▸ **Exercise prompt**: Without including any pictures, return the records below exactly as written.

Content revision data
***

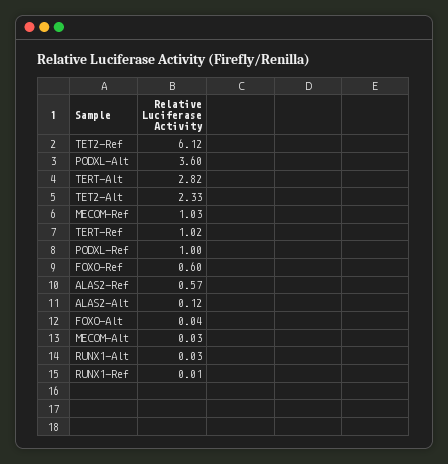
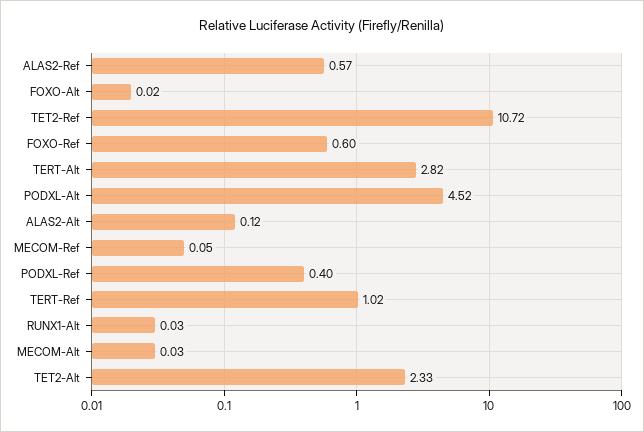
  {
-   "TET2-Ref": 6.12,
+   "TET2-Ref": 10.72,
-   "PODXL-Alt": 3.6,
+   "PODXL-Alt": 4.52,
    "TERT-Alt": 2.82,
    "TET2-Alt": 2.33,
-   "MECOM-Ref": 1.03,
+   "MECOM-Ref": 0.05,
    "TERT-Ref": 1.02,
-   "PODXL-Ref": 1,
+   "PODXL-Ref": 0.4,
    "FOXO-Ref": 0.6,
    "ALAS2-Ref": 0.57,
    "ALAS2-Alt": 0.12,
-   "FOXO-Alt": 0.04,
+   "FOXO-Alt": 0.02,
    "MECOM-Alt": 0.03,
-   "RUNX1-Alt": 0.03,
+   "RUNX1-Alt": 0.03
-   "RUNX1-Ref": 0.01
  }

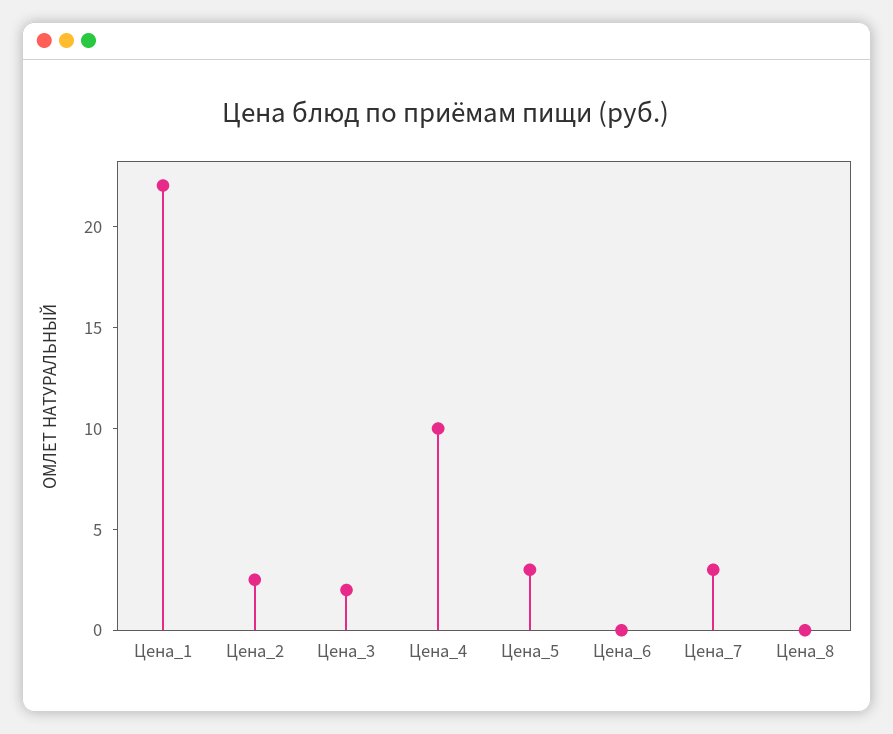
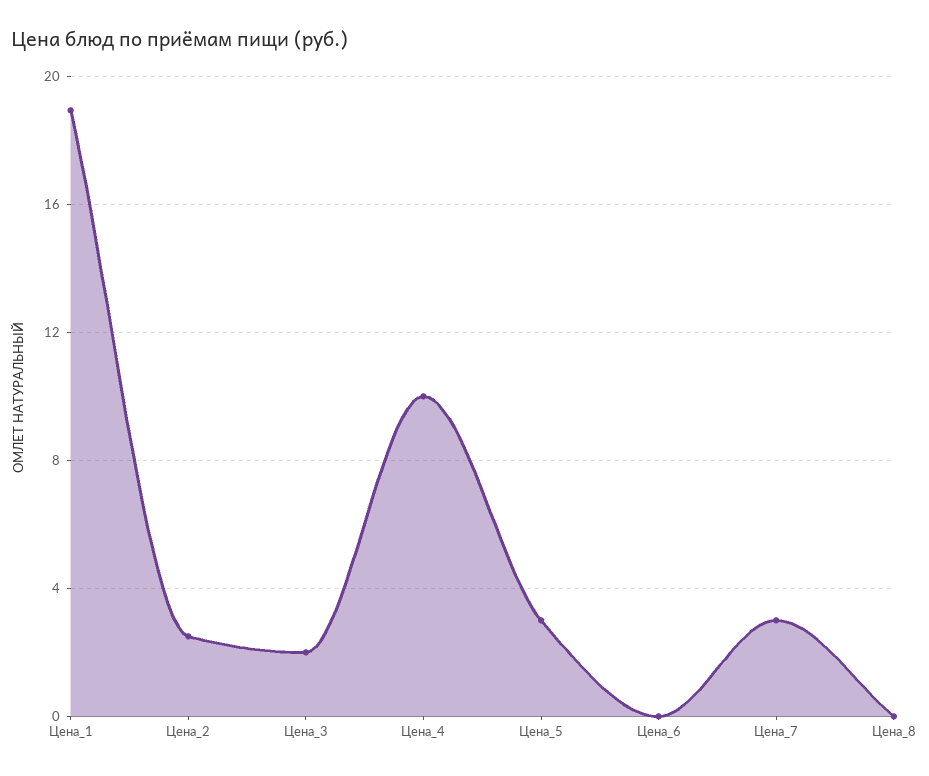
  {
-   "Цена_1": 22,
+   "Цена_1": 19,
    "Цена_2": 2.5,
    "Цена_3": 2,
    "Цена_4": 10,
    "Цена_5": 3,
    "Цена_6": 0,
    "Цена_7": 3,
    "Цена_8": 0
  }

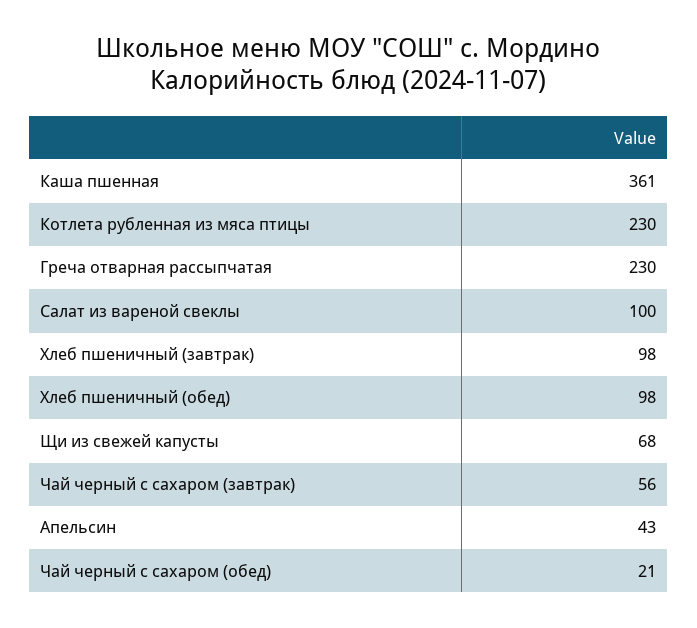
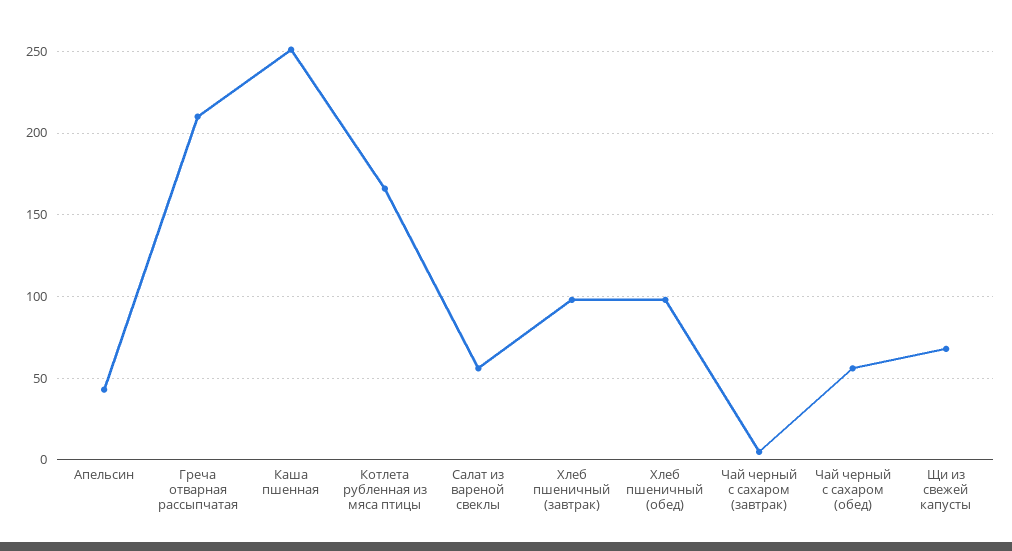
  {
-   "Каша пшенная": 361,
+   "Каша пшенная": 250,
-   "Котлета рубленная из мяса птицы": 230,
+   "Котлета рубленная из мяса птицы": 165,
-   "Греча отварная рассыпчатая": 230,
+   "Греча отварная рассыпчатая": 210,
-   "Салат из вареной свеклы": 100,
+   "Салат из вареной свеклы": 55,
    "Хлеб пшеничный (завтрак)": 98,
    "Хлеб пшеничный (обед)": 98,
    "Щи из свежей капусты": 68,
-   "Чай черный с сахаром (завтрак)": 56,
+   "Чай черный с сахаром (завтрак)": 5,
    "Апельсин": 43,
-   "Чай черный с сахаром (обед)": 21
+   "Чай черный с сахаром (обед)": 55
  }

***

▸ **Output**:
  {
-   "TET2-Ref": 6.12,
+   "TET2-Ref": 10.72,
-   "PODXL-Alt": 3.6,
+   "PODXL-Alt": 4.52,
    "TERT-Alt": 2.82,
    "TET2-Alt": 2.33,
-   "MECOM-Ref": 1.03,
+   "MECOM-Ref": 0.05,
    "TERT-Ref": 1.02,
-   "PODXL-Ref": 1,
+   "PODXL-Ref": 0.4,
    "FOXO-Ref": 0.6,
    "ALAS2-Ref": 0.57,
    "ALAS2-Alt": 0.12,
-   "FOXO-Alt": 0.04,
+   "FOXO-Alt": 0.02,
    "MECOM-Alt": 0.03,
-   "RUNX1-Alt": 0.03,
+   "RUNX1-Alt": 0.03
-   "RUNX1-Ref": 0.01
  }

  {
-   "Цена_1": 22,
+   "Цена_1": 19,
    "Цена_2": 2.5,
    "Цена_3": 2,
    "Цена_4": 10,
    "Цена_5": 3,
    "Цена_6": 0,
    "Цена_7": 3,
    "Цена_8": 0
  }

  {
-   "Каша пшенная": 361,
+   "Каша пшенная": 250,
-   "Котлета рубленная из мяса птицы": 230,
+   "Котлета рубленная из мяса птицы": 165,
-   "Греча отварная рассыпчатая": 230,
+   "Греча отварная рассыпчатая": 210,
-   "Салат из вареной свеклы": 100,
+   "Салат из вареной свеклы": 55,
    "Хлеб пшеничный (завтрак)": 98,
    "Хлеб пшеничный (обед)": 98,
    "Щи из свежей капусты": 68,
-   "Чай черный с сахаром (завтрак)": 56,
+   "Чай черный с сахаром (завтрак)": 5,
    "Апельсин": 43,
-   "Чай черный с сахаром (обед)": 21
+   "Чай черный с сахаром (обед)": 55
  }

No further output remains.